“I reckon I shan’t bother myself much to foller their trail,” soliloquized the old guide. “The Injuns, of course, are going to the village of the ‘Thunder-Cloud,’ an’ I think I could find that in the darkest night I ever did see. So I’ll ride on slowly an’ not worry myself. It’s ’bout two days’ journey, if the Crows travel fast, an’ I kinder think they will. So, old hoss, you an’ I will take it easy.”
And so the hunter journeyed on leisurely. For the first five miles the trail led by the bank of the Yellowstone; then the river turned abruptly to the south, and the trail, parting from it, led across the prairie, westward.
At sundown the hunter selected a convenient clump of timber, let his horse feed on the fresh young prairie-grass, made a scanty meal from a store of sun-dried beef and some hard crackers that he carried, soldier-fashion, in his saddle-bags; then, after a careful survey of the country around, went to sleep.
Early at sunrise on the following morning the “Crow-Killer” awoke, made another scanty meal, mounted his horse and again rode on the trail.
The savages had not even taken the trouble to conceal their tracks, confident, doubtless, in the number of their band and the improbability of any one following in pursuit. So the old hunter had but little trouble in following the plainly-defined trail.
On the evening of the second day, thinking that he was within ten miles of the Indian camp, the old guide dismounted and halted for the night.
The third morning’s light found him again in the saddle.

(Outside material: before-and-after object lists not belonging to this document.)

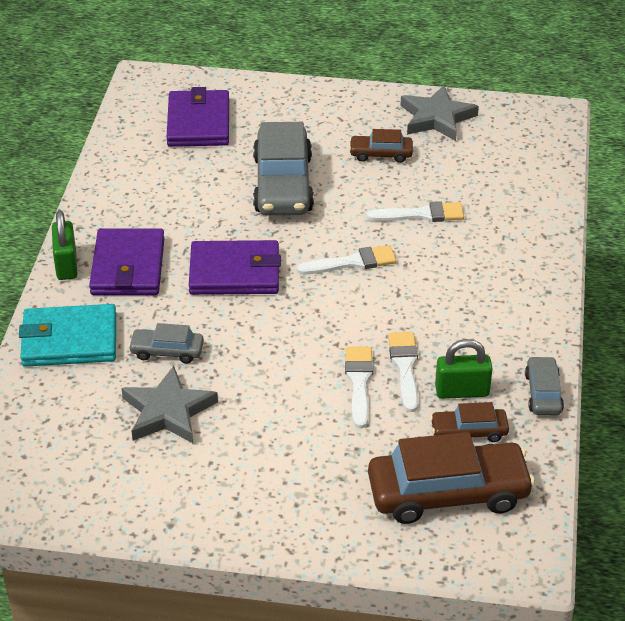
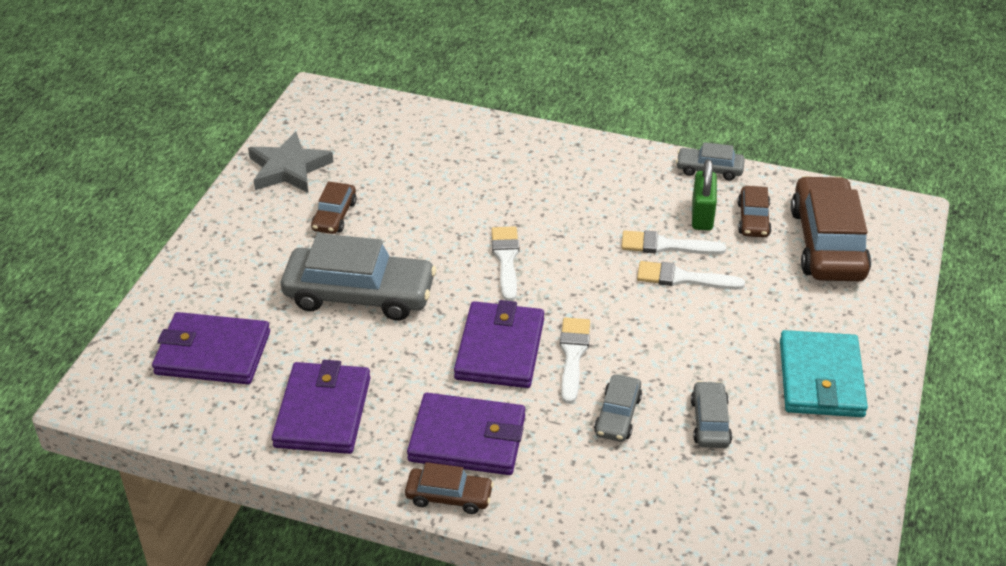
camera: 80 degrees left, 0 degrees up
(66, 265) = (449, 496): green padlock -> brown car
(69, 340) = (585, 500): turquoise wallet -> turquoise wallet (821, 378)
(145, 187) = (323, 412): none -> purple wallet
(168, 411) = (710, 422): grey star -> grey car
(421, 214) = (444, 202): white brush -> white brush (573, 355)

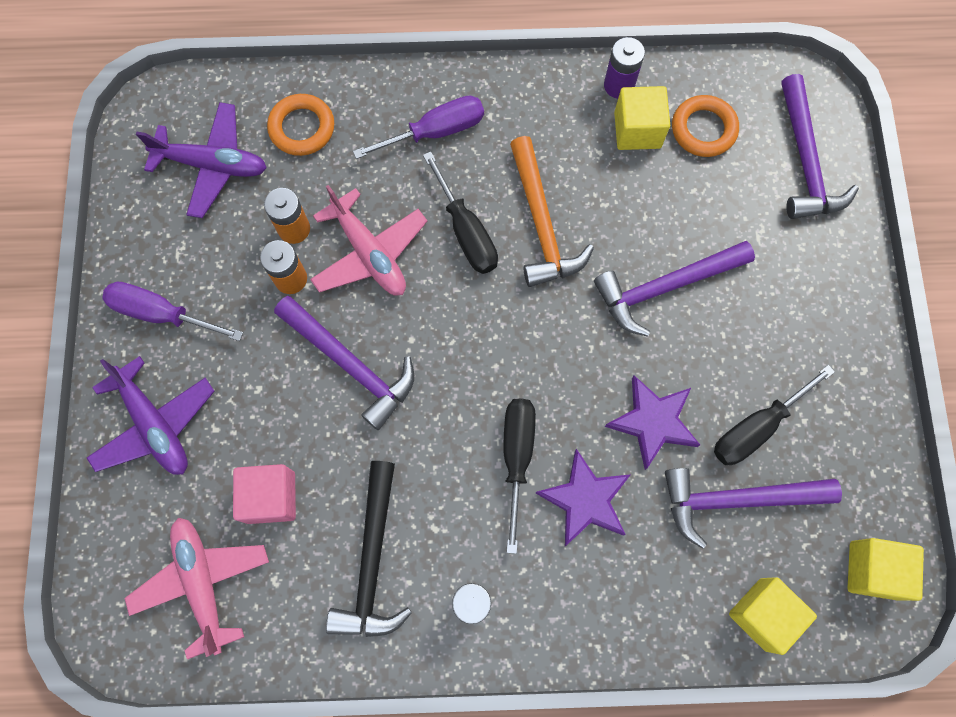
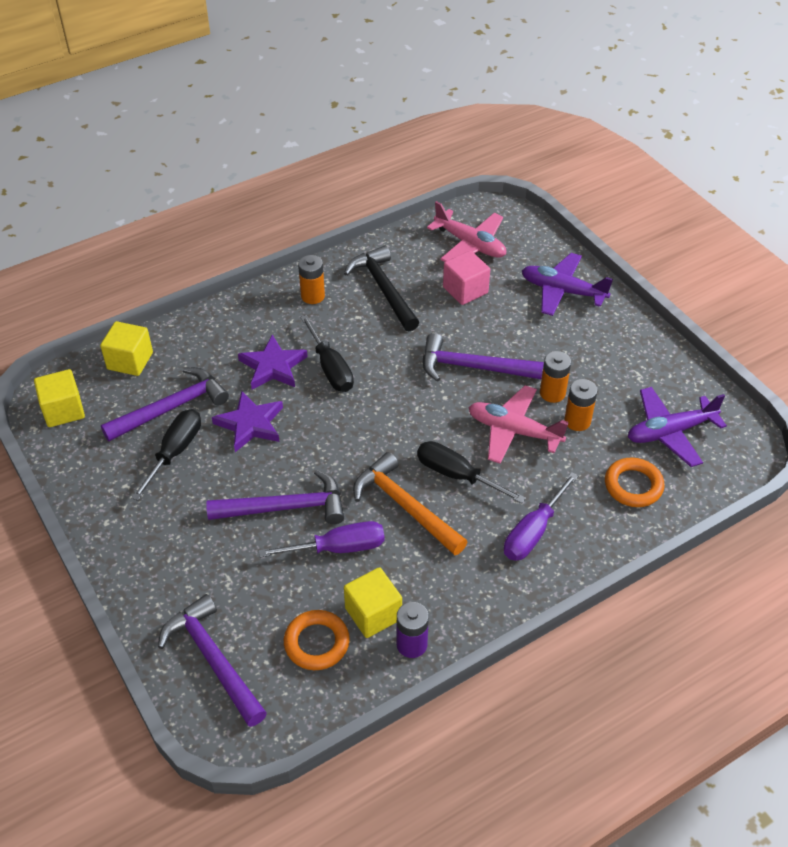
camera: 150 degrees right, 25 degrees down
(162, 314) = (614, 340): purple screwdriver -> purple screwdriver (338, 548)
(665, 287) = (285, 507): purple hammer -> purple hammer turned 45 degrees clockwise

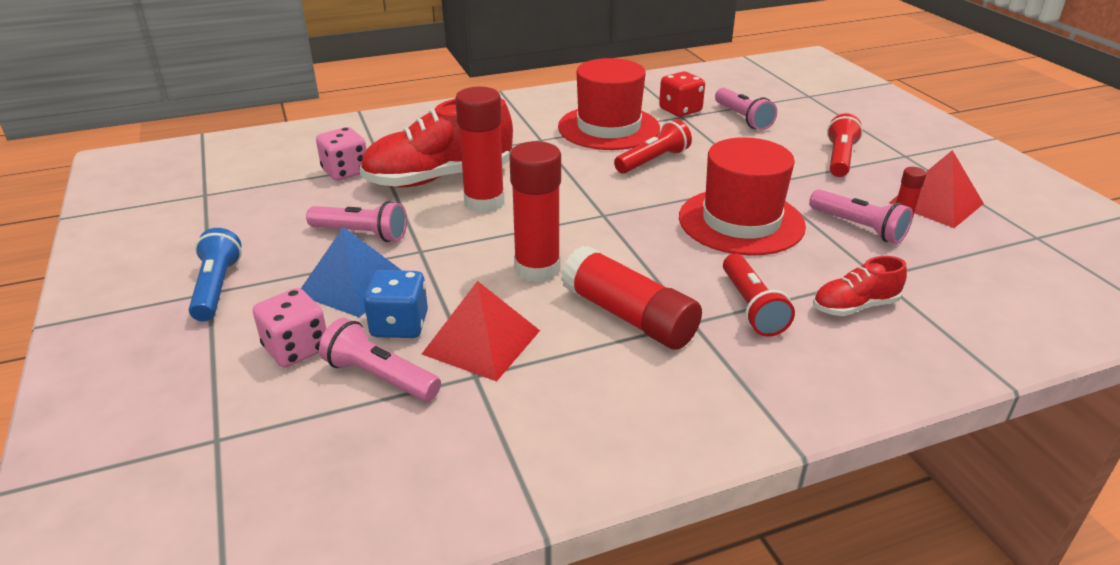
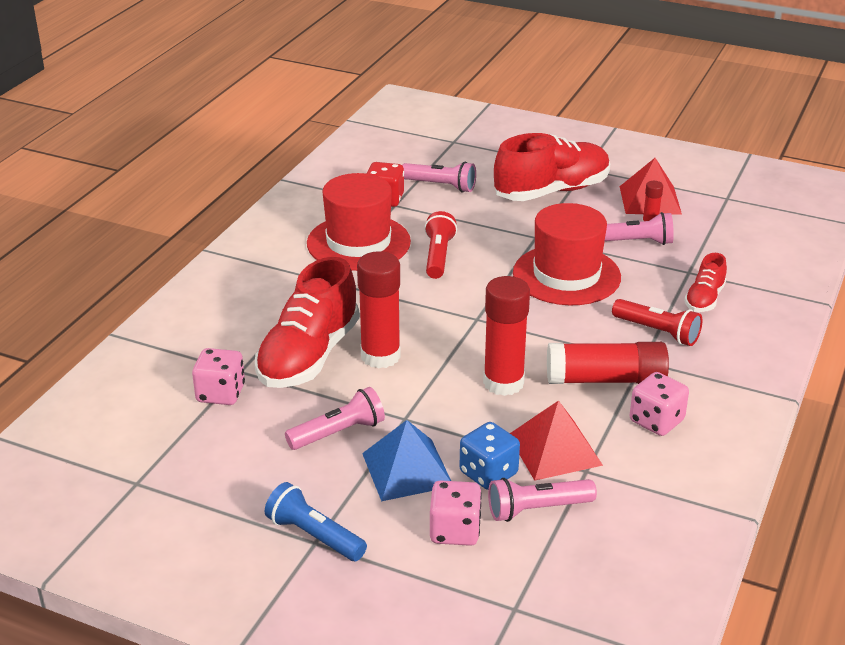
camera: 45 degrees left, 0 degrees up
(613, 378) = (656, 421): none -> pink dice
(839, 158) = (551, 191): red flashlight -> red shoe

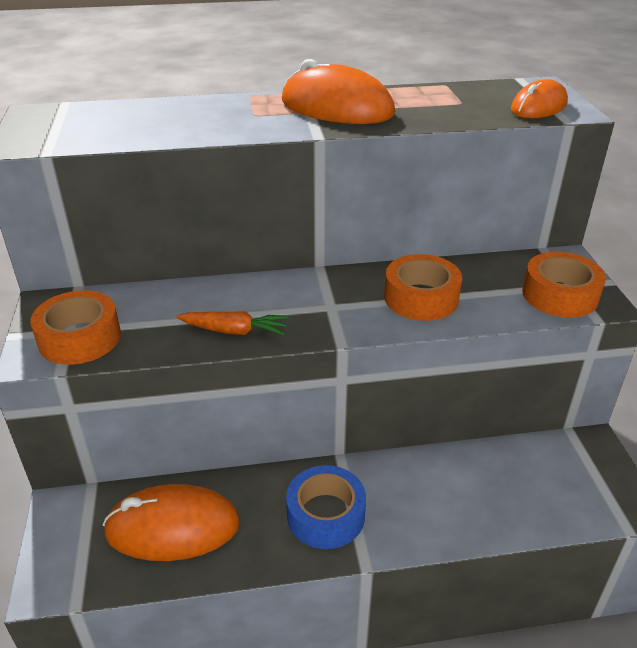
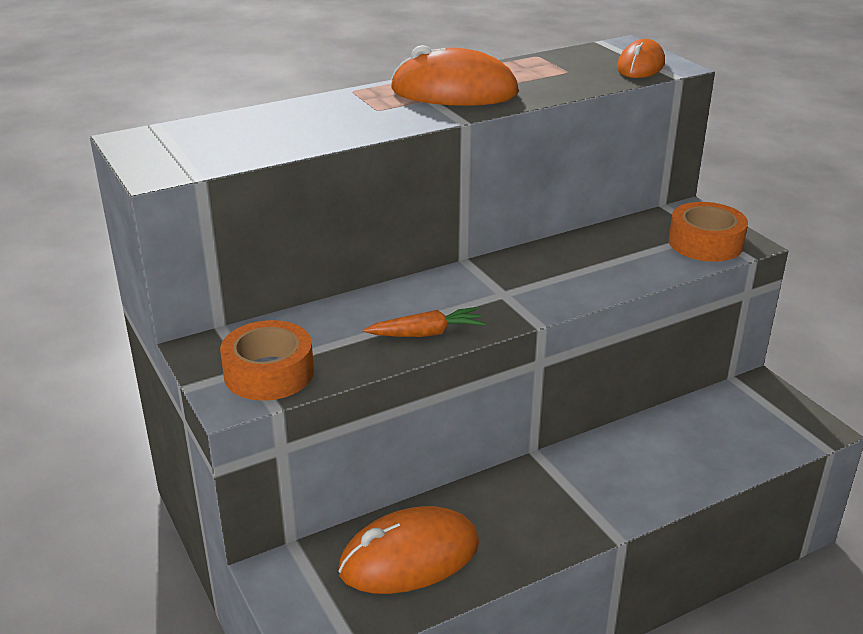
camera: 20 degrees left, 5 degrees down
(325, 515) = (554, 506): blue tape -> none
(421, 298) = (583, 269): orange tape -> none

The surface of the country had greatly changed, and showed that he was at the base of the Rocky Mountains; though on the east bank of the river, beyond the timber that fringed the stream, commenced the vast prairie that extended eastward to the junction of the Yellowstone and the Missouri rivers, and which is commonly called the valley of the Yellowstone, as fertile a spot of land as the sun ever shone upon.
The “Crow-Killer” recrossed the river, made a circuit around the Indian village so as to approach it from the north, as Dave would come up the bank of the river from the north and it would clearly be an impossibility for the guide to meet him if he remained south of the Indian village.
The “Crow-Killer” accomplished his purpose; he could easily tell the position of the village, by the smoke arising from it and floating on the clear mountain air.